Effects of zolpidem on sIPSCs in LTS interneurons. A, Representative traces of sIPSCs recorded from an LTS interneuron in control (top traces) and in the presence of 200 nm zolpidem (bottom traces). Zolpidem did not modify IPSC waveform. B, Superimposed averaged sIPSC traces in control (black trace; n = 150) and in zolpidem (gray trace; n = 150). C, Cumulative probability distribution of sIPSC half-width (left) and 90% decay (right) for the LTS cell in A, in control (ctr; solid lines) and in the presence of zolpidem (ZOLP; dashed lines). There were 79 and 76 events in control and zolpidem, respectively.

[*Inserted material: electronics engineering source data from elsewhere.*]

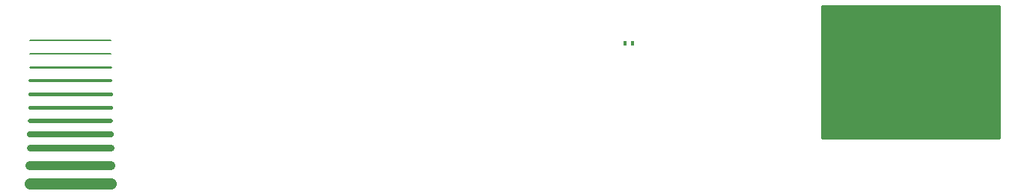
<source format=gbr>
G04 #@! TF.FileFunction,Copper,L1,Top,Signal*
%FSLAX46Y46*%
G04 Gerber Fmt 4.6, Leading zero omitted, Abs format (unit mm)*
G04 Created by KiCad (PCBNEW 4.0.4-stable) date 05/23/17 19:50:49*
%MOMM*%
%LPD*%
G01*
G04 APERTURE LIST*
%ADD10C,0.050000*%
%ADD11R,0.400000X0.600000*%
%ADD12C,1.270000*%
%ADD13C,1.016000*%
%ADD14C,0.762000*%
%ADD15C,0.635000*%
%ADD16C,0.508000*%
%ADD17C,0.457200*%
%ADD18C,0.381000*%
%ADD19C,0.304800*%
%ADD20C,0.254000*%
%ADD21C,0.203200*%
%ADD22C,0.152400*%
G04 APERTURE END LIST*
D10*
D11*
X141850000Y-91952000D03*
X142750000Y-91952000D03*
D12*
X74572000Y-107888000D02*
X83716000Y-107888000D01*
D13*
X74572000Y-105856000D02*
X83716000Y-105856000D01*
D14*
X74572000Y-103824000D02*
X83716000Y-103824000D01*
D15*
X74572000Y-102300000D02*
X83716000Y-102300000D01*
D16*
X74572000Y-100776000D02*
X83716000Y-100776000D01*
D17*
X74572000Y-99252000D02*
X83716000Y-99252000D01*
D18*
X74572000Y-97728000D02*
X83716000Y-97728000D01*
D19*
X74572000Y-96204000D02*
X83716000Y-96204000D01*
D20*
X74572000Y-94680000D02*
X83716000Y-94680000D01*
D21*
X74572000Y-93156000D02*
X83716000Y-93156000D01*
D22*
X74572000Y-91632000D02*
X83716000Y-91632000D01*
D20*
G36*
X184173000Y-102681000D02*
X164107000Y-102681000D01*
X164107000Y-87695000D01*
X184173000Y-87695000D01*
X184173000Y-102681000D01*
X184173000Y-102681000D01*
G37*
X184173000Y-102681000D02*
X164107000Y-102681000D01*
X164107000Y-87695000D01*
X184173000Y-87695000D01*
X184173000Y-102681000D01*
M02*

</source>
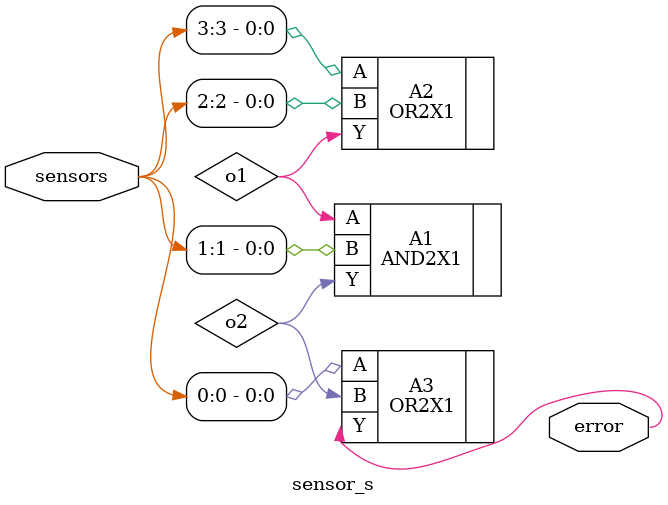
<source format=sv>

module sensor_s(
	
	input wire[3:0] sensors,
	output wire error
	
);

wire o1;
wire o2;

OR2X1 A2 (.Y(o1),.A(sensors[3]),.B(sensors[2]));
AND2X1 A1 (.Y(o2),.A(o1),.B(sensors[1]));
OR2X1 A3 (.Y(error),.A(sensors[0]),.B(o2));


endmodule


</source>
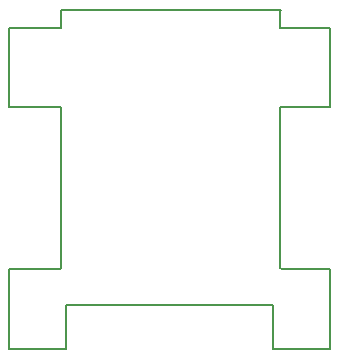
<source format=gbr>
G04 start of page 3 for group 1 idx 12 *
G04 Title: (unknown), outline *
G04 Creator: pcb 4.2.0 *
G04 CreationDate: Wed Sep 23 11:56:37 2020 UTC *
G04 For: commonadmin *
G04 Format: Gerber/RS-274X *
G04 PCB-Dimensions (mil): 1250.00 1500.00 *
G04 PCB-Coordinate-Origin: lower left *
%MOIN*%
%FSLAX25Y25*%
%LNOUTLINE*%
%ADD30C,0.0060*%
G54D30*X101531Y126500D02*X28500D01*
X101500D02*Y120500D01*
X118000D01*
X101500Y40500D02*X102000Y40000D01*
X118000D01*
Y13500D01*
X101500Y40500D02*Y94000D01*
X118000Y120500D02*Y94000D01*
X101500D01*
X118000Y13500D02*X99000D01*
X28000Y40000D02*X28500Y40500D01*
X28000Y40000D02*X11000D01*
Y13500D01*
X30000D01*
Y28000D01*
X99000Y13500D02*Y28000D01*
X30000D01*
X28500Y126500D02*Y120500D01*
X11000D02*Y94000D01*
X28500D01*
Y40500D01*
X11000Y120500D02*X28500D01*
M02*

</source>
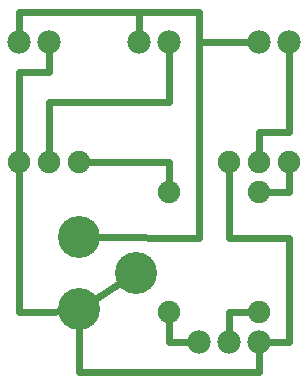
<source format=gbl>
G04 MADE WITH FRITZING*
G04 WWW.FRITZING.ORG*
G04 DOUBLE SIDED*
G04 HOLES PLATED*
G04 CONTOUR ON CENTER OF CONTOUR VECTOR*
%ASAXBY*%
%FSLAX23Y23*%
%MOIN*%
%OFA0B0*%
%SFA1.0B1.0*%
%ADD10C,0.075000*%
%ADD11C,0.078000*%
%ADD12C,0.140000*%
%ADD13C,0.024000*%
%LNCOPPER0*%
G90*
G70*
G54D10*
X1037Y789D03*
X937Y789D03*
X837Y789D03*
X337Y789D03*
X237Y789D03*
X137Y789D03*
X937Y289D03*
X937Y689D03*
X637Y289D03*
X637Y689D03*
G54D11*
X937Y189D03*
X837Y189D03*
X737Y189D03*
G54D12*
X337Y539D03*
X337Y299D03*
X527Y419D03*
G54D11*
X937Y1189D03*
X1037Y1189D03*
X537Y1189D03*
X637Y1189D03*
X237Y1189D03*
X137Y1189D03*
G54D13*
X380Y326D02*
X485Y392D01*
D02*
X637Y789D02*
X637Y706D01*
D02*
X355Y789D02*
X637Y789D01*
D02*
X1037Y689D02*
X955Y689D01*
D02*
X1037Y771D02*
X1037Y689D01*
D02*
X937Y889D02*
X1037Y889D01*
D02*
X1037Y889D02*
X1037Y1170D01*
D02*
X937Y806D02*
X937Y889D01*
D02*
X637Y189D02*
X718Y189D01*
D02*
X637Y271D02*
X637Y189D01*
D02*
X337Y89D02*
X937Y89D01*
D02*
X337Y249D02*
X337Y89D01*
D02*
X937Y89D02*
X937Y170D01*
D02*
X837Y289D02*
X920Y289D01*
D02*
X837Y208D02*
X837Y289D01*
D02*
X537Y1289D02*
X537Y1208D01*
D02*
X137Y1289D02*
X537Y1289D01*
D02*
X737Y1289D02*
X537Y1289D01*
D02*
X737Y1189D02*
X737Y1289D01*
D02*
X637Y989D02*
X637Y1170D01*
D02*
X237Y989D02*
X637Y989D01*
D02*
X237Y806D02*
X237Y989D01*
D02*
X237Y289D02*
X137Y289D01*
D02*
X288Y294D02*
X237Y289D01*
D02*
X137Y289D02*
X137Y771D01*
D02*
X1037Y538D02*
X1037Y189D01*
D02*
X837Y538D02*
X1037Y538D01*
D02*
X1037Y189D02*
X956Y189D01*
D02*
X837Y771D02*
X837Y538D01*
D02*
X137Y1289D02*
X137Y1208D01*
D02*
X137Y1089D02*
X137Y806D01*
D02*
X237Y1089D02*
X137Y1089D01*
D02*
X237Y1170D02*
X237Y1089D01*
D02*
X918Y1189D02*
X737Y1189D01*
D02*
X737Y538D02*
X737Y1189D01*
D02*
X387Y539D02*
X737Y538D01*
G04 End of Copper0*
M02*
</source>
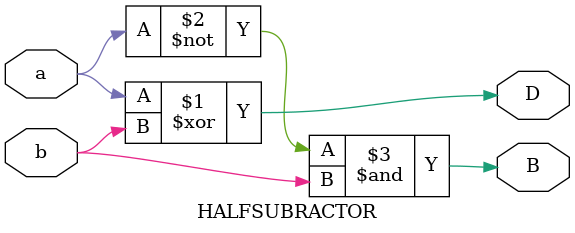
<source format=v>
`timescale 1ns / 1ps


module HALFSUBRACTOR(input a,b, output D,B );
assign D=a^b;
assign B=~a&b;
endmodule

</source>
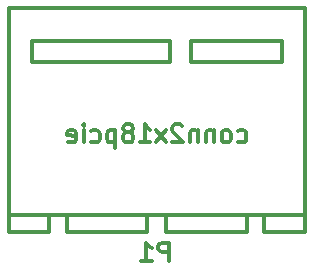
<source format=gbr>
G04 #@! TF.FileFunction,Legend,Bot*
%FSLAX46Y46*%
G04 Gerber Fmt 4.6, Leading zero omitted, Abs format (unit mm)*
G04 Created by KiCad (PCBNEW 4.0.6) date 04/10/18 12:10:19*
%MOMM*%
%LPD*%
G01*
G04 APERTURE LIST*
%ADD10C,0.100000*%
%ADD11C,0.304800*%
G04 APERTURE END LIST*
D10*
D11*
X172803820Y-38851840D02*
X161104580Y-38851840D01*
X161104580Y-38851840D02*
X161104580Y-40650160D01*
X172803820Y-40650160D02*
X161104580Y-40650160D01*
X174604680Y-40650160D02*
X174604680Y-38851840D01*
X174604680Y-38851840D02*
X182255160Y-38851840D01*
X182255160Y-38851840D02*
X182255160Y-40650160D01*
X182255160Y-40650160D02*
X174604680Y-40650160D01*
X172803820Y-40650160D02*
X172803820Y-38851840D01*
X180804820Y-53553600D02*
X180804820Y-55052200D01*
X180804820Y-55052200D02*
X184203340Y-55052200D01*
X184203340Y-53553600D02*
X184203340Y-55052200D01*
X172504100Y-53553600D02*
X172504100Y-55052200D01*
X172504100Y-55052200D02*
X179303680Y-55052200D01*
X179303680Y-53553600D02*
X179303680Y-55052200D01*
X164104320Y-55052200D02*
X170903900Y-55052200D01*
X170903900Y-53553600D02*
X170903900Y-55052200D01*
X164104320Y-53553600D02*
X164104320Y-55052200D01*
X159204660Y-53553600D02*
X159204660Y-55052200D01*
X159204660Y-55052200D02*
X162603180Y-55052200D01*
X162603180Y-53553600D02*
X162603180Y-55052200D01*
X159204660Y-36050220D02*
X159204660Y-53553600D01*
X159204660Y-53553600D02*
X184203340Y-53553600D01*
X184203340Y-36050220D02*
X184203340Y-53553600D01*
X184203340Y-36050220D02*
X159204660Y-36050220D01*
X172701857Y-57458429D02*
X172701857Y-55934429D01*
X172121285Y-55934429D01*
X171976143Y-56007000D01*
X171903571Y-56079571D01*
X171831000Y-56224714D01*
X171831000Y-56442429D01*
X171903571Y-56587571D01*
X171976143Y-56660143D01*
X172121285Y-56732714D01*
X172701857Y-56732714D01*
X170379571Y-57458429D02*
X171250428Y-57458429D01*
X170815000Y-57458429D02*
X170815000Y-55934429D01*
X170960143Y-56152143D01*
X171105285Y-56297286D01*
X171250428Y-56369857D01*
X178562000Y-47368097D02*
X178707143Y-47440669D01*
X178997429Y-47440669D01*
X179142571Y-47368097D01*
X179215143Y-47295526D01*
X179287714Y-47150383D01*
X179287714Y-46714954D01*
X179215143Y-46569811D01*
X179142571Y-46497240D01*
X178997429Y-46424669D01*
X178707143Y-46424669D01*
X178562000Y-46497240D01*
X177691143Y-47440669D02*
X177836285Y-47368097D01*
X177908857Y-47295526D01*
X177981428Y-47150383D01*
X177981428Y-46714954D01*
X177908857Y-46569811D01*
X177836285Y-46497240D01*
X177691143Y-46424669D01*
X177473428Y-46424669D01*
X177328285Y-46497240D01*
X177255714Y-46569811D01*
X177183143Y-46714954D01*
X177183143Y-47150383D01*
X177255714Y-47295526D01*
X177328285Y-47368097D01*
X177473428Y-47440669D01*
X177691143Y-47440669D01*
X176530000Y-46424669D02*
X176530000Y-47440669D01*
X176530000Y-46569811D02*
X176457428Y-46497240D01*
X176312286Y-46424669D01*
X176094571Y-46424669D01*
X175949428Y-46497240D01*
X175876857Y-46642383D01*
X175876857Y-47440669D01*
X175151143Y-46424669D02*
X175151143Y-47440669D01*
X175151143Y-46569811D02*
X175078571Y-46497240D01*
X174933429Y-46424669D01*
X174715714Y-46424669D01*
X174570571Y-46497240D01*
X174498000Y-46642383D01*
X174498000Y-47440669D01*
X173844857Y-46061811D02*
X173772286Y-45989240D01*
X173627143Y-45916669D01*
X173264286Y-45916669D01*
X173119143Y-45989240D01*
X173046572Y-46061811D01*
X172974000Y-46206954D01*
X172974000Y-46352097D01*
X173046572Y-46569811D01*
X173917429Y-47440669D01*
X172974000Y-47440669D01*
X172466000Y-47440669D02*
X171667714Y-46424669D01*
X172466000Y-46424669D02*
X171667714Y-47440669D01*
X170288857Y-47440669D02*
X171159714Y-47440669D01*
X170724286Y-47440669D02*
X170724286Y-45916669D01*
X170869429Y-46134383D01*
X171014571Y-46279526D01*
X171159714Y-46352097D01*
X169418000Y-46569811D02*
X169563142Y-46497240D01*
X169635714Y-46424669D01*
X169708285Y-46279526D01*
X169708285Y-46206954D01*
X169635714Y-46061811D01*
X169563142Y-45989240D01*
X169418000Y-45916669D01*
X169127714Y-45916669D01*
X168982571Y-45989240D01*
X168910000Y-46061811D01*
X168837428Y-46206954D01*
X168837428Y-46279526D01*
X168910000Y-46424669D01*
X168982571Y-46497240D01*
X169127714Y-46569811D01*
X169418000Y-46569811D01*
X169563142Y-46642383D01*
X169635714Y-46714954D01*
X169708285Y-46860097D01*
X169708285Y-47150383D01*
X169635714Y-47295526D01*
X169563142Y-47368097D01*
X169418000Y-47440669D01*
X169127714Y-47440669D01*
X168982571Y-47368097D01*
X168910000Y-47295526D01*
X168837428Y-47150383D01*
X168837428Y-46860097D01*
X168910000Y-46714954D01*
X168982571Y-46642383D01*
X169127714Y-46569811D01*
X168184285Y-46424669D02*
X168184285Y-47948669D01*
X168184285Y-46497240D02*
X168039142Y-46424669D01*
X167748856Y-46424669D01*
X167603713Y-46497240D01*
X167531142Y-46569811D01*
X167458571Y-46714954D01*
X167458571Y-47150383D01*
X167531142Y-47295526D01*
X167603713Y-47368097D01*
X167748856Y-47440669D01*
X168039142Y-47440669D01*
X168184285Y-47368097D01*
X166152285Y-47368097D02*
X166297428Y-47440669D01*
X166587714Y-47440669D01*
X166732856Y-47368097D01*
X166805428Y-47295526D01*
X166877999Y-47150383D01*
X166877999Y-46714954D01*
X166805428Y-46569811D01*
X166732856Y-46497240D01*
X166587714Y-46424669D01*
X166297428Y-46424669D01*
X166152285Y-46497240D01*
X165499142Y-47440669D02*
X165499142Y-46424669D01*
X165499142Y-45916669D02*
X165571713Y-45989240D01*
X165499142Y-46061811D01*
X165426570Y-45989240D01*
X165499142Y-45916669D01*
X165499142Y-46061811D01*
X164192856Y-47368097D02*
X164337999Y-47440669D01*
X164628285Y-47440669D01*
X164773428Y-47368097D01*
X164845999Y-47222954D01*
X164845999Y-46642383D01*
X164773428Y-46497240D01*
X164628285Y-46424669D01*
X164337999Y-46424669D01*
X164192856Y-46497240D01*
X164120285Y-46642383D01*
X164120285Y-46787526D01*
X164845999Y-46932669D01*
M02*

</source>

D, Graphs of sIPSC weighted decay time constant (τ_d,w), charge, amplitude, and frequency in all cells tested in control and zolpidem. Lines connect values before and after zolpidem in each neuron. n.s., No significant difference; paired t test. E, Graphs showing the mean relative change in sIPSC charge produced by 200 nm zolpidem (left) and 10 μm loreclezole (right) in FS (white bars) and LTS interneurons (black bars). Each drug produced significantly different modulation in the two cell types (^**p < 0.01; independent t test).

Figure 9.

Effects of zolpidem on sIPSCs in FS interneurons of wild-type and α1(H101R) knock-in mice. A, Representative traces of sIPSCs recorded from an FS interneuron in a wild-type (wt) mouse in control (top traces) and in the presence of zolpidem (bottom traces). B, Representative traces of sIPSCs recorded from an FS interneuron in a mutated mouse (α1 k.i.) in control (top traces) and in the presence of 200 nm zolpidem (bottom traces). Calibration: (A, B) 200 pA, 500 msec. C, Superimposed averaged sIPSC traces in control (black trace; n = 280) and in zolpidem (gray trace; n = 310) in the wild-type mouse (same cell as in A). Calibration: 10 pA, 20 msec. D, Superimposed averaged sIPSC traces in control (black trace; n = 300) and in zolpidem (gray trace; n = 325) in the α1 knock-in mouse (same cell as in B). Calibration: 10 pA, 20 msec. E, Graphs of mean sIPSC τ_d,w (left) and charge (right) in wild-type and α1 knock-in (α1 k.i.) mice in control (black bars) and in the presence of zolpidem (white bars). ^***p < 0.001; ^**p < 0.01; ^*p < 0.05; paired t test. F, Graphs of mean sIPSC amplitude (left) and frequency (right) in wild-type and α1 knock-in mice in control (black bars) and in the presence of zolpidem (white bars). n.s., No significant difference; paired t test; n = 4 and 9 for wild-type and α1 knock-in mice, respectively.